Early-Onset Schizophrenia | Bipolar I Disorder, Manic or Mixed Episode | Aggressive Behaviors Associated With Autism Spectrum Disorders, Disruptive Behavior Disorders, ADHD, and Mental Retardation/Subaverage IQ | Tourette's Syndrome
Eleven RCTs (N = 931)
showed superior efficacy of antipsychotic monotherapy for pediatric
schizophrenia (Kumra et al. 2008b). The study and patient
characteristics and main efficacy outcomes, including study-defined
response and remission, are summarized in Table 49–4. A
clinically useful measure for the difference between treatment groups
is the number needed to treat (NNT), which is the number of patients
who need to be exposed to a treatment until one additional positive
event of interest occurs in excess of the rate in the comparator.
In an older 4-week placebo-controlled trial (Pool et al. 1976),
haloperidol and loxapine were associated with significantly greater
reductions in Brief Psychiatric Rating Scale (BPRS) scores compared to
placebo, but there were no differences between the two active medication
groups. In the other active-controlled studies with modest sample
sizes not involving clozapine and lasting 4–8 weeks, antipsychotics
did not show significant efficacy differences (Realmuto et al. 1984; Sikich et al. 2004, 2008).
By contrast, in relatively small active-controlled trials, clozapine
(mean dosage: 176–403 mg/day) was superior in
several efficacy measures (especially negative symptoms) compared
to haloperidol (Kumra et al. 1996), olanzapine (Shaw et al. 2006), and "high-dose" olanzapine
(Kumra et al. 2008a). The NNTs for study-specific "response" in
early-onset schizophrenia ranged from 5 to 8 with nonclozapine antipsychotics compared
to placebo, and from 3 to 6 for clozapine compared to olanzapine.

____

TASKS TO PERFORM →
1) In the schizophrenia passage, reproduce everything from "showed superior efficacy" down to "in the comparator.".
2) Translate this sentence from the schizophrenia passage into Spanish: "Eleven RCTs (N = 931) showed superior efficacy of antipsychotic monotherapy for pediatric schizophrenia (Kumra et al. 2008b)."
3) According to the schizophrenia passage, what range did the NNTs for study-specific "response" span for clozapine compared to olanzapine?

____

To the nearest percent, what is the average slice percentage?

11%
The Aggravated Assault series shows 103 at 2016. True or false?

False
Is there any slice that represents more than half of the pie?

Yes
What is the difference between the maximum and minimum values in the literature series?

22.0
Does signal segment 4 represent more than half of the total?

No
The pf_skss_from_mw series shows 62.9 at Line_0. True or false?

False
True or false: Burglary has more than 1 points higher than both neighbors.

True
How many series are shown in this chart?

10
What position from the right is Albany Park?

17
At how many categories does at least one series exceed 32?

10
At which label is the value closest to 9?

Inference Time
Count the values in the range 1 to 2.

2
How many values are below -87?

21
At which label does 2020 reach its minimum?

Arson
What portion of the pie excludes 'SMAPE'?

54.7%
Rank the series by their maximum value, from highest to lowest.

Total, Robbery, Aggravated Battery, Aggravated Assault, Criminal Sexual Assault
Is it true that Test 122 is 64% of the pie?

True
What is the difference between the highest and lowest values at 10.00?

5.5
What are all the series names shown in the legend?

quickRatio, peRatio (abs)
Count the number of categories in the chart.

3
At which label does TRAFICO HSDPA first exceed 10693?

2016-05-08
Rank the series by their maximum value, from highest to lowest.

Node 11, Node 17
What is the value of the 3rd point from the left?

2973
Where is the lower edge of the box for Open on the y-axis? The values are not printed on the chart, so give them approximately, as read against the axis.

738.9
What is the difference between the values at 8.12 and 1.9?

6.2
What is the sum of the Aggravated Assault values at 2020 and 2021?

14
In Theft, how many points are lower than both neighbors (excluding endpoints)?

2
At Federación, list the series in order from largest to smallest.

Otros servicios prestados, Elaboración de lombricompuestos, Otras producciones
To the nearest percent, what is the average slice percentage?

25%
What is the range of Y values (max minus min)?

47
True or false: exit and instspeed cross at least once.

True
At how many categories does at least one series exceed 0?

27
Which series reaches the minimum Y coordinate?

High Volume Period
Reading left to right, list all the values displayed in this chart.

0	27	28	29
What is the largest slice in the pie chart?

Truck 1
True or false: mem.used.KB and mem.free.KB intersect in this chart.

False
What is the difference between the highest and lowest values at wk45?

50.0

____

SOLUTIONS TO THE PROBLEMS →
1)
showed superior efficacy of antipsychotic monotherapy for pediatric
schizophrenia (Kumra et al. 2008b). The study and patient
characteristics and main efficacy outcomes, including study-defined
response and remission, are summarized in Table 49–4. A
clinically useful measure for the difference between treatment groups
is the number needed to treat (NNT), which is the number of patients
who need to be exposed to a treatment until one additional positive
event of interest occurs in excess of the rate in the comparator.

2) Once ECA (N = 931) mostraron una eficacia superior de la monoterapia antipsicótica para la esquizofrenia pediátrica (Kumra et al. 2008b).

3) From 3 to 6.